Notes for blackboards and crawlers (4-5)

The fourth mark adds the following two points to the third mark:

1. The webpage response time increases. (Multithreading is required to quickly find the password)

2. strong passwords. 100-bit passwords are randomly displayed by location. You need to capture passwords at different locations on the webpage and then combine them.

 

Problem solving process:

The first time (failed): I found 13 pages in the password list, so I thought that I only needed to add the value of a non-repeated position in the list to a list. Then convert the list to an int password, that is, the logon password. After multiple attempts and a logon failure, I found that the password on the 13-page cannot exceed 70 characters. At this time, I did not expect the password to be 100 bits...

Second (SUCCESS): I saw someone succeeded in the discussion board. So I learned from my experience and saw that the password was 100 characters in length, So I thought about how to pass the test. You just need to change the code for the first time, add the password length to judge, and try to log on when it reaches 100 bits.

Successful (630 seconds )::

Fourth off the code: http://www.cnblogs.com/hxs2660/p/5559611.html

 

Level 5: Verification Code Recognition

1: username, 2: csrfmiddlewaretoken, 3: password, 4: captcha_0, 5: captcha_1

We all know Items 1 and 2. Password: the instructor did not provide a password prompt. The password can only be set to 0 through 2nd or 3 ~ 30. Captcha_0: indicates a hidden value on the logon page (which can be obtained). The value of the verification code on the server is used. Captcha_1: verification code.

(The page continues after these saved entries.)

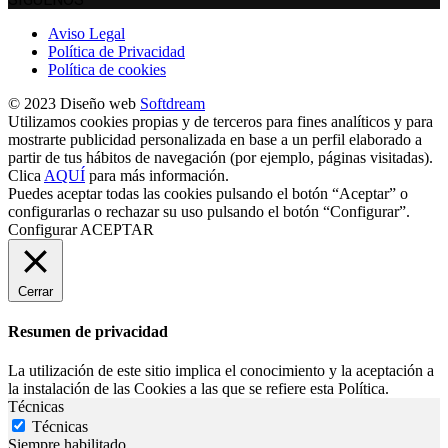
Aviso Legal
Política de Privacidad
Política de cookies
© 2023 Diseño web
Softdream
Utilizamos cookies propias y de terceros para fines analíticos y para
mostrarte publicidad personalizada en base a un perfil elaborado a
partir de tus hábitos de navegación (por ejemplo, páginas visitadas).
Clica
AQUÍ
para más información.
Puedes aceptar todas las cookies pulsando el botón “Aceptar” o
configurarlas o rechazar su uso pulsando el botón “Configurar”.
Configurar
ACEPTAR
Cerrar
Resumen de privacidad
La utilización de este sitio implica el conocimiento y la aceptación a
la instalación de las Cookies a las que se refiere esta Política.
Técnicas
Técnicas
Siempre habilitado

1.2 Verification code recognition refers to section 11.3 of the python network data collection book: Reading verification codes and training Tesseract. After testing, the Tesseract recognition rate is around 16% (because I don't have a training sample). We can verify the identified verification code to see if it can be used for logon, because the verification code is regular: the length is 4 and all are uppercase letters. Therefore, if you log on, you will have a 50% probability that the verification code is correct.

-- Tesseract: Tesseract is an OCR library, refer to: https://github.com/tesseract-ocr/tesseract/wiki

1.3 The following is the program flowchart:

2 Success (Time: 640 seconds ...):

 

5th off the Code a little long will not copy over, interested can see the https://github.com/hxs2660/hbk_crawler/blob/master/ex05.py

Related Article

Contact Us

The content source of this page is from Internet, which doesn't represent Alibaba Cloud's opinion; products and services mentioned on that page don't have any relationship with Alibaba Cloud. If the content of the page makes you feel confusing, please write us an email, we will handle the problem within 5 days after receiving your email.

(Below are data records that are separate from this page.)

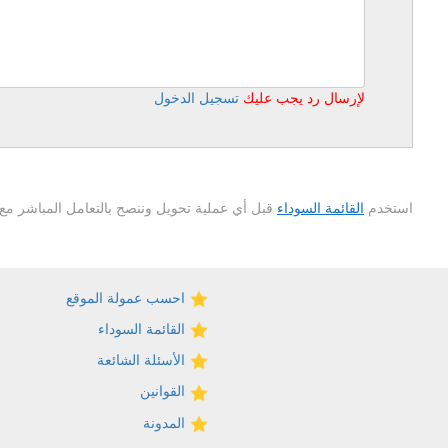
لإرسال رد يجب عليك
تسجيل الدخول
استخدم
القائمة السوداء
قبل أي عملية تحويل وننصح بالتعامل المباشر مع 
احسب عمولة الموقع
القائمة السوداء
الأسئلة الشائعة
القوانين
المدونة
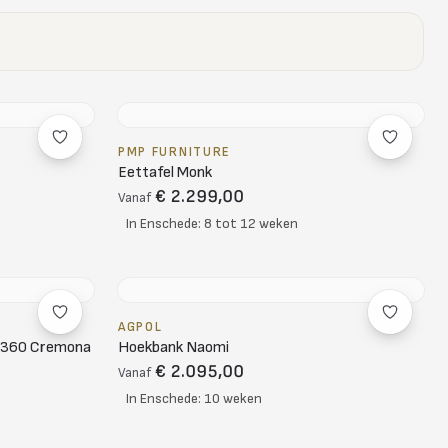
PMP FURNITURE
Eettafel Monk
€ 2.299,00
Vanaf
In Enschede: 8 tot 12 weken
AGPOL
t 360 Cremona
Hoekbank Naomi
€ 2.095,00
Vanaf
In Enschede: 10 weken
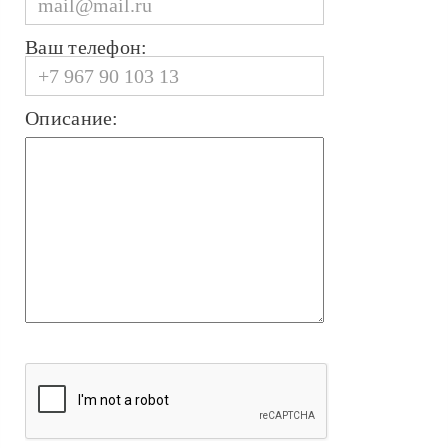
Ваш телефон:
Описание:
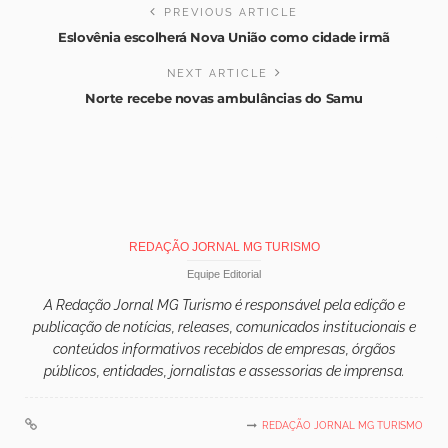
PREVIOUS ARTICLE
Eslovênia escolherá Nova União como cidade irmã
NEXT ARTICLE
Norte recebe novas ambulâncias do Samu
REDAÇÃO JORNAL MG TURISMO
Equipe Editorial
A Redação Jornal MG Turismo é responsável pela edição e
publicação de notícias, releases, comunicados institucionais e
conteúdos informativos recebidos de empresas, órgãos
públicos, entidades, jornalistas e assessorias de imprensa.
REDAÇÃO JORNAL MG TURISMO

If you find any instances of plagiarism from the community, please send an email to: info-contact@alibabacloud.com and provide relevant evidence. A staff member will contact you within 5 working days.

A Free Trial That Lets You Build Big!

Start building with 50+ products and up to 12 months usage for Elastic Compute Service

  • Sales Support

    1 on 1 presale consultation

  • After-Sales Support

    24/7 Technical Support 6 Free Tickets per Quarter Faster Response

  • Alibaba Cloud offers highly flexible support services tailored to meet your exact needs.